“Speedy Letta”: dalla gaffe con la Polonia allo sciopero-lampo annunciato sulla manovra…
Che cos’è l’attimo? Difficile definirlo. Qualcuno lo parametra sul tempo che a Napoli intercorre tra lo scatto della luce verde al semaforo e il primo colpo di clacson proveniente dal guidatore della seconda auto in coda. Una frazione praticamente impercettibile. Eppure tanta se paragonata al tempo atteso da Enrico Letta per mobilitare la piazza contro la prima manovra di bilancio del governo Meloni. C’è anche la data: 17 dicembre. A momenti il segretario del Pd l’annunciava a Consiglio dei ministri ancora in corso. Di solito, in questa materia tocca ai sindacati aprire le danze.

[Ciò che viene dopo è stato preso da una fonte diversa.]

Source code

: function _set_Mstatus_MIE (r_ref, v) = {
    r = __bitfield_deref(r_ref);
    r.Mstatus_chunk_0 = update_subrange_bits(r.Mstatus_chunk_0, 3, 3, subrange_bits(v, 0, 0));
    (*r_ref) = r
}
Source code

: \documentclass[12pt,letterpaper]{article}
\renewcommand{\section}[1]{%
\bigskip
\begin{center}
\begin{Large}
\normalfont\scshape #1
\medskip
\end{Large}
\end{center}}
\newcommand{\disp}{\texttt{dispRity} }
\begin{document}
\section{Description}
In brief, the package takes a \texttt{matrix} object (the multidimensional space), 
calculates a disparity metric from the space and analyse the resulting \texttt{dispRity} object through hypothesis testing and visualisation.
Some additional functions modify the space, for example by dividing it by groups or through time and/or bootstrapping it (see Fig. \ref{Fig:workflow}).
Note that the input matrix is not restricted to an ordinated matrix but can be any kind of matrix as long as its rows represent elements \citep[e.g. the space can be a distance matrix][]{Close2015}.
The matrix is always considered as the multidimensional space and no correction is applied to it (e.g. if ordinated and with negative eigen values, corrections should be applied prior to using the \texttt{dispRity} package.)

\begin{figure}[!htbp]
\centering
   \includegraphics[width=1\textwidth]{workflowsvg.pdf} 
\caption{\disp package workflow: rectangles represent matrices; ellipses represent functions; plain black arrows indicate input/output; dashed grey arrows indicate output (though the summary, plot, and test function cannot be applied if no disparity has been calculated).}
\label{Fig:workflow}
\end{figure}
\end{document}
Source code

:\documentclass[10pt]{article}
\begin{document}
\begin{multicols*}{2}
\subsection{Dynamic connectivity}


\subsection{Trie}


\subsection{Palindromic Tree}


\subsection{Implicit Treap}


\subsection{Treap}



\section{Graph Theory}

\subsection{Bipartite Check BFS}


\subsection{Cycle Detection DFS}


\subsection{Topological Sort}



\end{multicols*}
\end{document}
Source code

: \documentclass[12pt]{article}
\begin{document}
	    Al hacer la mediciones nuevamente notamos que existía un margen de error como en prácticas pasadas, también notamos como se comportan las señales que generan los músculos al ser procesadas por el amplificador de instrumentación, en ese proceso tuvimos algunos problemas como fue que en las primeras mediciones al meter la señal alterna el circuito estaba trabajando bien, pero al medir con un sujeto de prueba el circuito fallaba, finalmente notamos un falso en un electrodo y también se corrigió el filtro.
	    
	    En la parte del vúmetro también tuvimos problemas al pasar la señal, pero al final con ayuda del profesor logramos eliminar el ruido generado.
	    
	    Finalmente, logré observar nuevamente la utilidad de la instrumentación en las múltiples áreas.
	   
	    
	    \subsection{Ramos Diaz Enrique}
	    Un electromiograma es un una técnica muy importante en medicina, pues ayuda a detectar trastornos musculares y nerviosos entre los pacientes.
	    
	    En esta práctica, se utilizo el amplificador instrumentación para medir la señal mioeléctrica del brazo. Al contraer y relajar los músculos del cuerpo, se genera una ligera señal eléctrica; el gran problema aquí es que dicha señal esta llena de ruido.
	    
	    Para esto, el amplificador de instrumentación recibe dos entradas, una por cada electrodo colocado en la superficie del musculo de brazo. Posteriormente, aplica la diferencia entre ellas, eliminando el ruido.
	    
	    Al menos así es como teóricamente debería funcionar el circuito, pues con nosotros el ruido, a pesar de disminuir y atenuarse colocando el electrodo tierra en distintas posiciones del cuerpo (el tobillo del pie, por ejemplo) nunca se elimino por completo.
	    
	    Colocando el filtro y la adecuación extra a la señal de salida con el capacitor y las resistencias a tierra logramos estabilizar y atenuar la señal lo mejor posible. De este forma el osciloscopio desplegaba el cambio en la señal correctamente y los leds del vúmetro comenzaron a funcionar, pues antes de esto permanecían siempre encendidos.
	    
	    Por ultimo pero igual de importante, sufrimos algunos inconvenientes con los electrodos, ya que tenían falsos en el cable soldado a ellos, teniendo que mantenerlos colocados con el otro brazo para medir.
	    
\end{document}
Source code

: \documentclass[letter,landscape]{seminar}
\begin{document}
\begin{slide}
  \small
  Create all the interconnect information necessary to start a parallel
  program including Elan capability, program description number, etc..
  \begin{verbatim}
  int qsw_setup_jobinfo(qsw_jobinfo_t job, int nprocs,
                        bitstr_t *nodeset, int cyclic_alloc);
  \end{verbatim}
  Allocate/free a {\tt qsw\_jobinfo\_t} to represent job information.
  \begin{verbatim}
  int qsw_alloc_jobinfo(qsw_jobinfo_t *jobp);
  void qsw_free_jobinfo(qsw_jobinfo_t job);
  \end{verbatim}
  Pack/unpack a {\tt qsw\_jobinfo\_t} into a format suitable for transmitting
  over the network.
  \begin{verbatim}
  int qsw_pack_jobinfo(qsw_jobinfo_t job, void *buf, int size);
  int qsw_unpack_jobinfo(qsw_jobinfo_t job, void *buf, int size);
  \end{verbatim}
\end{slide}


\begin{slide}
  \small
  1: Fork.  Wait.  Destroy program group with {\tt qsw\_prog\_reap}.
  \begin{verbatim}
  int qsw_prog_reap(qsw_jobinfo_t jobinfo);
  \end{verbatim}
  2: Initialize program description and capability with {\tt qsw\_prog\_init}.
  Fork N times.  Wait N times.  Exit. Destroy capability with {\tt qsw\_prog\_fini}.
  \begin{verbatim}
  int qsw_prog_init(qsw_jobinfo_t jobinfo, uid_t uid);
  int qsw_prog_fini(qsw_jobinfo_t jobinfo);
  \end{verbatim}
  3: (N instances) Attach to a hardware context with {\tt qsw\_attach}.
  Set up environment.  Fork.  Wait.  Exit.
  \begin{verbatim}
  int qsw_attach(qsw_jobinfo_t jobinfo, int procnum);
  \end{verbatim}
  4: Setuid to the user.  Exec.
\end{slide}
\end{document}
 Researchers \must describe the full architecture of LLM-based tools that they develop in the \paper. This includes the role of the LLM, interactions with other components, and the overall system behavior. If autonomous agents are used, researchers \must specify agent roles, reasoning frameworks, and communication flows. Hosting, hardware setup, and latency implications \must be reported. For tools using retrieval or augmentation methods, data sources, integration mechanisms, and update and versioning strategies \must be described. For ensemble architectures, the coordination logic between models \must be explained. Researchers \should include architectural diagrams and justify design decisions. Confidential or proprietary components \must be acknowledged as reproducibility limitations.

Chissà, forse è un modo per replicare a chi lo accusa di non essere un fulmine di guerra: “Lo vedete? Arrivo sempre prima di tutti“.
Dopo il tweet sulla Polonia, Letta concede il bis
È stato così anche in occasione del missile ucraino caduto per errore in territorio polacco: mentre le autorità di mezzo mondo erano al lavoro per capire chi, cosa e quando, lui era già nella trincea di Twitter pronto ad immolarsi per la Polonia “invasa dai russi”. C’è da capirlo: da quando in molti hanno avanzato dubbi sulle sue doti di leader, Letta non perde occasione per cercare di smentirli. In tal senso, la manovra finanziaria del governo di centrodestra rappresenta ai suoi occhi un’occasione irripetibile. Tanto più che anche Giuseppe Conte ha gonfiato il collo per urlare contro quello che bolla come lo scippo del reddito di cittadinanza. E poiché entrambi sembrano convinti che chi tra i due arriva prima (ma dove?) vince, eccoli che ora si contendono il tweet più veloce, il post più fulminante, la piazza più urlante.

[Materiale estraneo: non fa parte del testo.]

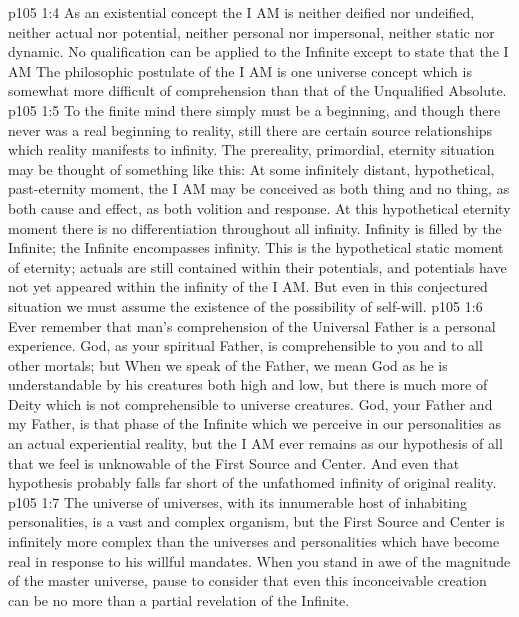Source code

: \vs p105 1:4 As an existential concept the I AM is neither deified nor undeified, neither actual nor potential, neither personal nor impersonal, neither static nor dynamic. No qualification can be applied to the Infinite except to state that the I AM  The philosophic postulate of the I AM is one universe concept which is somewhat more difficult of comprehension than that of the Unqualified Absolute.
\vs p105 1:5 To the finite mind there simply must be a beginning, and though there never was a real beginning to reality, still there are certain source relationships which reality manifests to infinity. The prereality, primordial, eternity situation may be thought of something like this: At some infinitely distant, hypothetical, past\hyp{}eternity moment, the I AM may be conceived as both thing and no thing, as both cause and effect, as both volition and response. At this hypothetical eternity moment there is no differentiation throughout all infinity. Infinity is filled by the Infinite; the Infinite encompasses infinity. This is the hypothetical static moment of eternity; actuals are still contained within their potentials, and potentials have not yet appeared within the infinity of the I AM. But even in this conjectured situation we must assume the existence of the possibility of self\hyp{}will.
\vs p105 1:6 \pc Ever remember that man’s comprehension of the Universal Father is a personal experience. God, as your spiritual Father, is comprehensible to you and to all other mortals; but  When we speak of the Father, we mean God as he is understandable by his creatures both high and low, but there is much more of Deity which is not comprehensible to universe creatures. God, your Father and my Father, is that phase of the Infinite which we perceive in our personalities as an actual experiential reality, but the I AM ever remains as our hypothesis of all that we feel is unknowable of the First Source and Center. And even that hypothesis probably falls far short of the unfathomed infinity of original reality.
\vs p105 1:7 The universe of universes, with its innumerable host of inhabiting personalities, is a vast and complex organism, but the First Source and Center is infinitely more complex than the universes and personalities which have become real in response to his willful mandates. When you stand in awe of the magnitude of the master universe, pause to consider that even this inconceivable creation can be no more than a partial revelation of the Infinite.

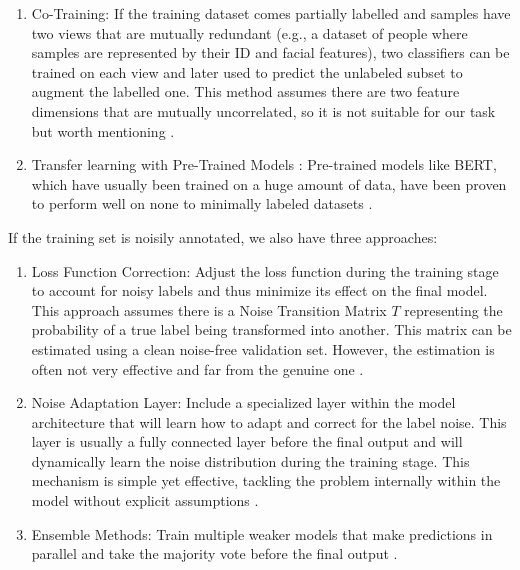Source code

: \documentclass{article}
\begin{document}
\begin{enumerate}
    \item Co-Training: If the training dataset comes partially labelled and samples have two views that are mutually redundant (e.g., a dataset of people where samples are represented by their ID and facial features), two classifiers can be trained on each view and later used to predict the unlabeled subset to augment the labelled one. This method assumes there are two feature dimensions that are mutually uncorrelated, so it is not suitable for our task but worth mentioning {\color{blue}{[23]}}.
    \item Transfer learning with Pre-Trained Models : Pre-trained models like BERT, which have usually been trained on a huge amount of data, have been proven to perform well on none to minimally labeled datasets {\color{blue}{[24]}}.
\end{enumerate}

If the training set is noisily annotated, we also have three approaches:\hypertarget{hpi}{{}}
\begin{enumerate}
    \item Loss Function Correction: Adjust the loss function during the training stage to account for noisy labels and thus minimize its effect on the final model. This approach assumes there is a Noise Transition Matrix \( T \) representing the probability of a true label being transformed into another. This matrix can be estimated using a clean noise-free validation set. However, the estimation is often not very effective and far from the genuine one {\color{blue}{[25]}}.
    \item Noise Adaptation Layer: Include a specialized layer within the model architecture that will learn how to adapt and correct for the label noise. This layer is usually a fully connected layer before the final output and will dynamically learn the noise distribution during the training stage. This mechanism is simple yet effective, tackling the problem internally within the model without explicit assumptions {\color{blue}{[26]}}.
    \item Ensemble Methods: Train multiple weaker models that make predictions in parallel and take the majority vote before the final output {\color{blue}{[27]}}.
\end{enumerate}
\end{document}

Ma la vera sfida è con Conte
Passi pure per Giuseppi, un tempo fiero del suo populismo. Ma Letta? Non era tra quelli sempre con il ditino alzato e il sopracciò inarcato pronto ad additare chiunque osasse pronunciare parole come “manifestazione“, “corteo“, “mobilitazione“? Bella forza: sai che gliene fregava della piazza a uno che governa a prescindere, quando non addirittura contro il responso delle urne. Ora che invece è all’opposizione, si rende conto che chi non risica non rosica. È un po’ come passare dalle stelle alle stalle. Che poi – a pensarci – non ci vuole niente. Un attimo, appunto.